S-Bus is an HTTP middleware that prevents structural race conditions when concurrent LLM agents share mutable state. The core mechanism is a server-side DeliveryLog that reconstructs each agent's read set by passively tracking HTTP GET operations, then blocks conflicting writes at commit time — all without requiring changes to agent SDKs or frameworks like LangGraph, CrewAI, or AutoGen.

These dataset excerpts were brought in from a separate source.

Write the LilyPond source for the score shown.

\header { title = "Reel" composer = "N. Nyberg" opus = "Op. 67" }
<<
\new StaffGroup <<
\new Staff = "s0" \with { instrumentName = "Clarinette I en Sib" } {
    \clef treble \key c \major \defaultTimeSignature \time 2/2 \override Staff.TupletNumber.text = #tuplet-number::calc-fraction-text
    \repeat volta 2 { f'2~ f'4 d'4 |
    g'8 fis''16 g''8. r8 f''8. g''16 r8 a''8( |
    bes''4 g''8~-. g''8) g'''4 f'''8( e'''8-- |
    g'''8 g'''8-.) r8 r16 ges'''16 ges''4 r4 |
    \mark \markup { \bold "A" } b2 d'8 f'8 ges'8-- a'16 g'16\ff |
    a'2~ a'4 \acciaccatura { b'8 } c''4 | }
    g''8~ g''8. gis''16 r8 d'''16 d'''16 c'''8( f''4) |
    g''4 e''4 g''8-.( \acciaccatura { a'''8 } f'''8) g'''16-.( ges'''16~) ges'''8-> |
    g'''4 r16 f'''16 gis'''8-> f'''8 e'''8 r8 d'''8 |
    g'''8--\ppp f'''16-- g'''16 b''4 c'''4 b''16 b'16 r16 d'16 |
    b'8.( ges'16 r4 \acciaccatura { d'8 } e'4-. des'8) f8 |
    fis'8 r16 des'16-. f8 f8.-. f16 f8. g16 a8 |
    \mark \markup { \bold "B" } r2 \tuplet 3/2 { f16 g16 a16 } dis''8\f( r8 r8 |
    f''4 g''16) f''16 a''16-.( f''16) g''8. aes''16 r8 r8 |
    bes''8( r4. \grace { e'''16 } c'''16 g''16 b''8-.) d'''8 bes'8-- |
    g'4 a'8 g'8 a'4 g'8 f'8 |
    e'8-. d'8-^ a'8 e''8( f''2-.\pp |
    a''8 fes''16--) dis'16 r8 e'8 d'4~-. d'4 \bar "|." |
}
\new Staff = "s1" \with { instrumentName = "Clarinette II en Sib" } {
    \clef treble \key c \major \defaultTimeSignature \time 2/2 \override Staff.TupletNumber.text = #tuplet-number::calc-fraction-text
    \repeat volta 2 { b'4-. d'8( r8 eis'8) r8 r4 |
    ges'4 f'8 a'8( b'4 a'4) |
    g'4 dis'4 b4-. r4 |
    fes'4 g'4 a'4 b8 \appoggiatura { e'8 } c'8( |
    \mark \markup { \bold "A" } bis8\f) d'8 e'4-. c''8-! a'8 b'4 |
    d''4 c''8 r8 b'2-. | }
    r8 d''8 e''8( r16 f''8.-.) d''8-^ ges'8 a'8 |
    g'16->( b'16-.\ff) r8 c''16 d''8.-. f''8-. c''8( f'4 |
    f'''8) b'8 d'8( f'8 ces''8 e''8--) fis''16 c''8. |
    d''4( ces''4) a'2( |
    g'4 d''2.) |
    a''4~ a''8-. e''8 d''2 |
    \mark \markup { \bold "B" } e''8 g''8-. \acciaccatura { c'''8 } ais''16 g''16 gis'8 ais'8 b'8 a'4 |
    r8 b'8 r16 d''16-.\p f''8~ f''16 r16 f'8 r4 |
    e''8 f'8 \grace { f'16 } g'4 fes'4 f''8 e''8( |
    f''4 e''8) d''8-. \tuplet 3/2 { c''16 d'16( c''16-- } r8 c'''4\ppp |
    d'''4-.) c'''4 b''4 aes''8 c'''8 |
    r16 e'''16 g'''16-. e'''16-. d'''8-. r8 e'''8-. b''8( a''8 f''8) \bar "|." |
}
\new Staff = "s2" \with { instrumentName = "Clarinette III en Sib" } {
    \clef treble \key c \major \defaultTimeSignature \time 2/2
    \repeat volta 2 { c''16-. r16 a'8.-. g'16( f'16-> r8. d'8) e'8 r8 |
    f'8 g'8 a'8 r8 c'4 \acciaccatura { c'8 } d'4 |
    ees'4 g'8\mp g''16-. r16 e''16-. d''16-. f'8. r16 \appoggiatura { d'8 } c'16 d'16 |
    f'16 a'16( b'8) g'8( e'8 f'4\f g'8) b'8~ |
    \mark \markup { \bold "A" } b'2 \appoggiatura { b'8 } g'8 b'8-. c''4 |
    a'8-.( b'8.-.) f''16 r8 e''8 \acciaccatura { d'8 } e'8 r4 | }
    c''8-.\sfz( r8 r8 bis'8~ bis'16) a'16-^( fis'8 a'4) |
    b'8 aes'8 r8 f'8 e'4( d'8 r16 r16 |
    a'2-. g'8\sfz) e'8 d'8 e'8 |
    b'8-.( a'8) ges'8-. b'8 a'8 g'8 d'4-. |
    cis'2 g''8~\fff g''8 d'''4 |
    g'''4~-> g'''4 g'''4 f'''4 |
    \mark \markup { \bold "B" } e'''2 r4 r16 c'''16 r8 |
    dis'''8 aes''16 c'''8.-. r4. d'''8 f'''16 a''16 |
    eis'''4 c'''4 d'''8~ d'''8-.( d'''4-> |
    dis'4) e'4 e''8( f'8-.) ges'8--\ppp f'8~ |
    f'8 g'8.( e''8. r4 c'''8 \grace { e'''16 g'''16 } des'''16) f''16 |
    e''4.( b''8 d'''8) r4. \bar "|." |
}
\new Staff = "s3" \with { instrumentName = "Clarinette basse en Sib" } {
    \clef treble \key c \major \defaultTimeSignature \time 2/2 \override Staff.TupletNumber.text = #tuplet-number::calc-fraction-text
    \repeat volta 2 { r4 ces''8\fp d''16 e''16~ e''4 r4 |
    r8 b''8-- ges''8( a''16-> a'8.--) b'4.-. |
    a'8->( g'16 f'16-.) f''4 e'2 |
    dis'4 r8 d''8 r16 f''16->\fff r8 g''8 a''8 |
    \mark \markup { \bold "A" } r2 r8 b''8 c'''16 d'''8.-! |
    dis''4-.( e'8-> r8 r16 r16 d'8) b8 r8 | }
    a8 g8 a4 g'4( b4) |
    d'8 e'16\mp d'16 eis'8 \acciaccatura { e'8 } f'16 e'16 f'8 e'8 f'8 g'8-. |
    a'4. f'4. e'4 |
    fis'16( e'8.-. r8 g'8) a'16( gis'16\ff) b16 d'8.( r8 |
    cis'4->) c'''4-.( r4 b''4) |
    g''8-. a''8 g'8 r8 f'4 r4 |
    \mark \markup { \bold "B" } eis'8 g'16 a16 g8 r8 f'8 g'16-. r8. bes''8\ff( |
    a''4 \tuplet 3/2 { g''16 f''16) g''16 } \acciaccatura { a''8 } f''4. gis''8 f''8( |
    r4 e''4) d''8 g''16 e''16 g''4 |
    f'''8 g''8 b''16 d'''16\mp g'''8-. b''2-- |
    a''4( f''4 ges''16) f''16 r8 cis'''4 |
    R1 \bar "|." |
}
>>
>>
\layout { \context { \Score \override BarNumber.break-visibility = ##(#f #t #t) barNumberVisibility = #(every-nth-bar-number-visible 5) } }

The system enforces Observable-Read Isolation (ORI), a partial causal consistency property that prevents write-write and stale-read conflicts across shared state shards. Author Sajjad Khan provides three tiers of mechanized proof: ReadSetSoundness and ORICommitSafety machine-checked in TLAPS (the TLA+ Proof System), exhaustive model checking in TLC covering 20,763,484 distinct states at N=3 agents with zero violations, and nine inductive soundness lemmas discharged in Dafny. Empirical tests against PostgreSQL 17 SERIALIZABLE and Redis 7 WATCH/MULTI show conflict-prevention parity — 427,308 active HTTP-409 conflicts handled with zero Type-I data corruptions across all three backends.
One caveat: ORI's operating envelope is topology-conditional. It remains semantically neutral when agents work on dedicated shards, but can propagate concurrent contradictions in single-shard collaborative writing scenarios. Source code is available on GitHub.